[Records from a dataset]
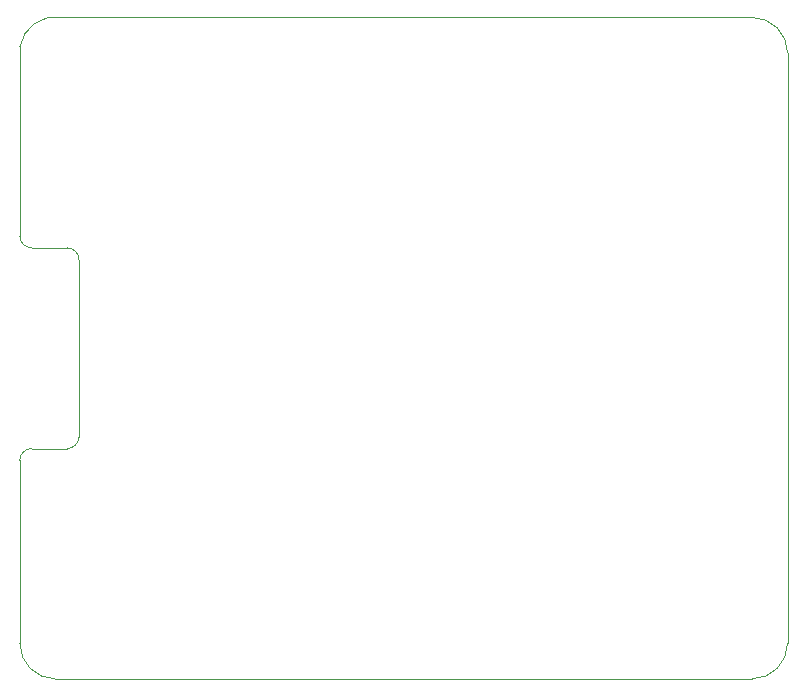
<source format=gbr>
G04 #@! TF.GenerationSoftware,KiCad,Pcbnew,(5.1.0)-1*
G04 #@! TF.CreationDate,2019-03-28T22:22:43+01:00*
G04 #@! TF.ProjectId,debounce_shield,6465626f-756e-4636-955f-736869656c64,rev?*
G04 #@! TF.SameCoordinates,Original*
G04 #@! TF.FileFunction,Profile,NP*
%FSLAX46Y46*%
G04 Gerber Fmt 4.6, Leading zero omitted, Abs format (unit mm)*
G04 Created by KiCad (PCBNEW (5.1.0)-1) date 2019-03-28 22:22:43*
%MOMM*%
%LPD*%
G04 APERTURE LIST*
%ADD10C,0.100000*%
G04 APERTURE END LIST*
D10*
X162510600Y-75585200D02*
G75*
G03X159510600Y-72585200I-3000000J0D01*
G01*
X101010600Y-72585200D02*
X159510600Y-72585200D01*
X101010600Y-72585200D02*
G75*
G03X97510600Y-75085200I-500000J-3000000D01*
G01*
X98510600Y-109085200D02*
G75*
G03X97510600Y-110085200I0J-1000000D01*
G01*
X101510600Y-109085200D02*
G75*
G03X102510600Y-108085200I0J1000000D01*
G01*
X102510600Y-93085200D02*
G75*
G03X101510600Y-92085200I-1000000J0D01*
G01*
X97510600Y-91085200D02*
G75*
G03X98510600Y-92085200I1000000J0D01*
G01*
X159510600Y-128585200D02*
G75*
G03X162510600Y-125585200I0J3000000D01*
G01*
X97510600Y-125585200D02*
G75*
G03X100510600Y-128585200I3000000J0D01*
G01*
X97510600Y-110085200D02*
X97510600Y-125585200D01*
X97510600Y-75085200D02*
X97510600Y-91085200D01*
X98510600Y-109085200D02*
X101510600Y-109085200D01*
X98510600Y-92085200D02*
X101510600Y-92085200D01*
X102510600Y-93085200D02*
X102510600Y-108085200D01*
X100510600Y-128585200D02*
X159510600Y-128585200D01*
X162510600Y-75585200D02*
X162510600Y-125585200D01*
M02*

</source>
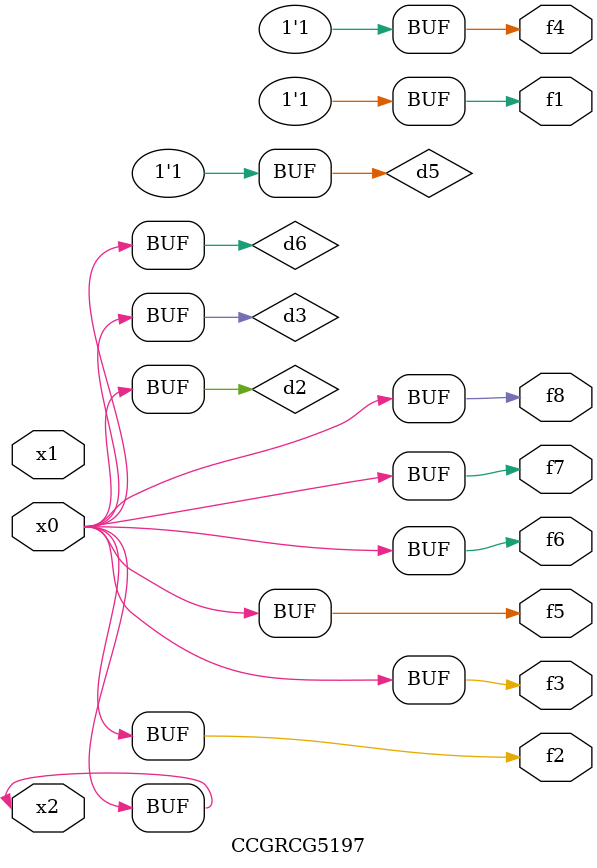
<source format=v>
module CCGRCG5197(
	input x0, x1, x2,
	output f1, f2, f3, f4, f5, f6, f7, f8
);

	wire d1, d2, d3, d4, d5, d6;

	xnor (d1, x2);
	buf (d2, x0, x2);
	and (d3, x0);
	xnor (d4, x1, x2);
	nand (d5, d1, d3);
	buf (d6, d2, d3);
	assign f1 = d5;
	assign f2 = d6;
	assign f3 = d6;
	assign f4 = d5;
	assign f5 = d6;
	assign f6 = d6;
	assign f7 = d6;
	assign f8 = d6;
endmodule

</source>
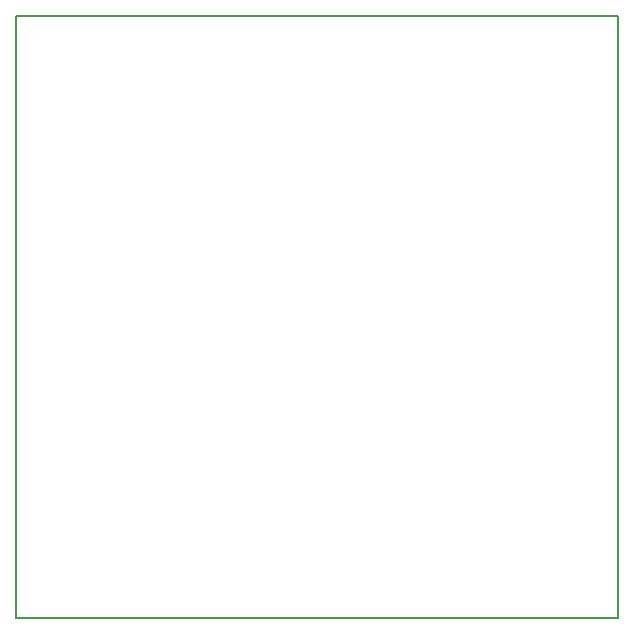
<source format=gbr>
G04 #@! TF.GenerationSoftware,KiCad,Pcbnew,(5.99.0-10394-g2e15de97e0)*
G04 #@! TF.CreationDate,2021-07-16T10:39:39+02:00*
G04 #@! TF.ProjectId,TFGPS01B,54464750-5330-4314-922e-6b696361645f,REV*
G04 #@! TF.SameCoordinates,Original*
G04 #@! TF.FileFunction,Profile,NP*
%FSLAX46Y46*%
G04 Gerber Fmt 4.6, Leading zero omitted, Abs format (unit mm)*
G04 Created by KiCad (PCBNEW (5.99.0-10394-g2e15de97e0)) date 2021-07-16 10:39:39*
%MOMM*%
%LPD*%
G01*
G04 APERTURE LIST*
G04 #@! TA.AperFunction,Profile*
%ADD10C,0.150000*%
G04 #@! TD*
G04 APERTURE END LIST*
D10*
X-96000Y50896000D02*
X50896000Y50896000D01*
X50896000Y50896000D02*
X50896000Y-96000D01*
X50896000Y-96000D02*
X-96000Y-96000D01*
X-96000Y-96000D02*
X-96000Y50896000D01*
M02*

</source>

*TASK GOAL*: Task for the records above: copy every line in which the word "assign" occurs.

*ANSWER SPACE*:
	assign f1 = d5;
	assign f2 = d6;
	assign f3 = d6;
	assign f4 = d5;
	assign f5 = d6;
	assign f6 = d6;
	assign f7 = d6;
	assign f8 = d6;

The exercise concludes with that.